Over the last couple days, we've seen a couple situations where the MySQL query optimiser may or may not decide to do additional filtering on a query's results. This decision is based on a set of rules dictating when MySQL can "eliminate" a specific condition that MySQL knows is guaranteed to be true. For example, if a query with WHERE a=1 AND b=1
is run against a covering index in InnoDB, (a,b)
, MySQL knows that it doesn't have to do any extra filtering (InnoDB won't lie) and can drop both conditions on a=1
and b=1
thereby preventing any supplemental filtering. Now, consider a similar SELECT ... WHERE a='a '
: in a collation with PAD SPACE
, we expect all records starting with a
and ending zero or more spaces. But, until MySQL 5.7, the optimiser assumed otherwise and excluded all string types from condition elimination and always filtered them (bug #66983).

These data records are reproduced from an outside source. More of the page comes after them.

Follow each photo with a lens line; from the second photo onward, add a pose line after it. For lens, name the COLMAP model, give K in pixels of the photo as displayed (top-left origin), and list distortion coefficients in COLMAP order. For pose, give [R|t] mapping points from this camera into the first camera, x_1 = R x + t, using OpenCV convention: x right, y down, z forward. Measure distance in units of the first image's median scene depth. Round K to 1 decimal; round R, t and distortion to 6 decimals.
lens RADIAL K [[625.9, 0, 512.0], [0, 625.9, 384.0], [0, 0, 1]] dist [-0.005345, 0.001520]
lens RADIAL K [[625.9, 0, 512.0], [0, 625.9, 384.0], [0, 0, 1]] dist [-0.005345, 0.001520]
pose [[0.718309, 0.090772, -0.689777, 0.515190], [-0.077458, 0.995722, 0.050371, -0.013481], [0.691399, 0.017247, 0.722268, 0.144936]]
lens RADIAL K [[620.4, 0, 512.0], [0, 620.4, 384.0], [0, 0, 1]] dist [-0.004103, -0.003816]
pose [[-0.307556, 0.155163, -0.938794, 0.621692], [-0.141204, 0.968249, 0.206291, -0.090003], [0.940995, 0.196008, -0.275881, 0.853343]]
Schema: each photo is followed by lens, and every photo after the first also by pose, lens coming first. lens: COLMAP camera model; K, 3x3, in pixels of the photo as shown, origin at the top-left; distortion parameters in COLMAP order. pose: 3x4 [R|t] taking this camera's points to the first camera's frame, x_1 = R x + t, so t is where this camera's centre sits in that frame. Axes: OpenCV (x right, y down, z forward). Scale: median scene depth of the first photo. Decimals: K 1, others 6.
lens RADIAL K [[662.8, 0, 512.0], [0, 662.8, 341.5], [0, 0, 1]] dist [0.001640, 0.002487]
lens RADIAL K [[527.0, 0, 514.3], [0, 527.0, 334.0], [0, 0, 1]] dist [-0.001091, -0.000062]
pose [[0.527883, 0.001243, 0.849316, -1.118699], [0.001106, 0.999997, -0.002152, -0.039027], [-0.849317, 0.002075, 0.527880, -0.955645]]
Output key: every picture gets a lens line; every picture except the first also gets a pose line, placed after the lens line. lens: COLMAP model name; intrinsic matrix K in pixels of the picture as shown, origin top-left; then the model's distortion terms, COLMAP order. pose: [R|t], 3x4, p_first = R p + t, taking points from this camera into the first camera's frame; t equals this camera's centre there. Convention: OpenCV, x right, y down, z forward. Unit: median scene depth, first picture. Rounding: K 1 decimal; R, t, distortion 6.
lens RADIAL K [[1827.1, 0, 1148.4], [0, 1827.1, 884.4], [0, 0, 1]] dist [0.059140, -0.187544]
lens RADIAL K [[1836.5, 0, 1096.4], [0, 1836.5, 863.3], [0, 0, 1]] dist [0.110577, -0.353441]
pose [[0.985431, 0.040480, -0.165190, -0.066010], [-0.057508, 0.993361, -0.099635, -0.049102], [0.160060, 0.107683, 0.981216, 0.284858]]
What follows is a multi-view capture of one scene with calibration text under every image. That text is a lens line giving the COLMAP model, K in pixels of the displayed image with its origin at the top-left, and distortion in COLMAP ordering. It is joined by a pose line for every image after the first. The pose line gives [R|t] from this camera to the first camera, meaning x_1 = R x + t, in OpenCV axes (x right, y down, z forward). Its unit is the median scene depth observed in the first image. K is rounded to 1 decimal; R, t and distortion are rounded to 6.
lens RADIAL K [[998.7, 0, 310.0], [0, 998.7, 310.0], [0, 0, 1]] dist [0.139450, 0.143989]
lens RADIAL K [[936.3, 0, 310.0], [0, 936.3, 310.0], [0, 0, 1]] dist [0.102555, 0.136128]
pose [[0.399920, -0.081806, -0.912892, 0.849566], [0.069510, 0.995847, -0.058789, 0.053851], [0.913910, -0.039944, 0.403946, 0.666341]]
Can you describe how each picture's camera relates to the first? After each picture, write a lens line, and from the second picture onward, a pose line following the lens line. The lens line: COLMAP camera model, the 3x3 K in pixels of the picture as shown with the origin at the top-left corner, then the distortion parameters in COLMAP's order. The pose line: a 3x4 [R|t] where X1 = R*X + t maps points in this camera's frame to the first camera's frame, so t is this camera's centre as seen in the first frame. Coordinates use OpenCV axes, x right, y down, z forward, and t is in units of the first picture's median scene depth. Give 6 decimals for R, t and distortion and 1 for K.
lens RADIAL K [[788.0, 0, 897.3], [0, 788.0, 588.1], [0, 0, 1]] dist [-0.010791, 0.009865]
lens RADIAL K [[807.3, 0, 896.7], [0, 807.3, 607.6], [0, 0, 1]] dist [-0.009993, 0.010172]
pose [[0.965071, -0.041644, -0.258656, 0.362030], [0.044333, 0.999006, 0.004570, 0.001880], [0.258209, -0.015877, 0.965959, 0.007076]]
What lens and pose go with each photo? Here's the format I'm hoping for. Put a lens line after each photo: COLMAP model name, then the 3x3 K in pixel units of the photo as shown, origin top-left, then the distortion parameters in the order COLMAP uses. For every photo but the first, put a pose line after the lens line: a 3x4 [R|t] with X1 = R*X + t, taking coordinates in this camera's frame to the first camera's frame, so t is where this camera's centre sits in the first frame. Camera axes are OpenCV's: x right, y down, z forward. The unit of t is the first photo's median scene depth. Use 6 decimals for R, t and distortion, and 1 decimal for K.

Now, when I said this was a bug, well, it was when all you have are PAD SPACE
collations. But for NOPAD
collations, this isn't a bug: when you use NOPAD
on a CHAR
type field, you will continue to get supplemental filtering due to the way storage engines may choose to optimise CHAR
storage. Thankfully, it's all fixed up the best it can be and you just have to remember the trade-offs of collation when designing your table.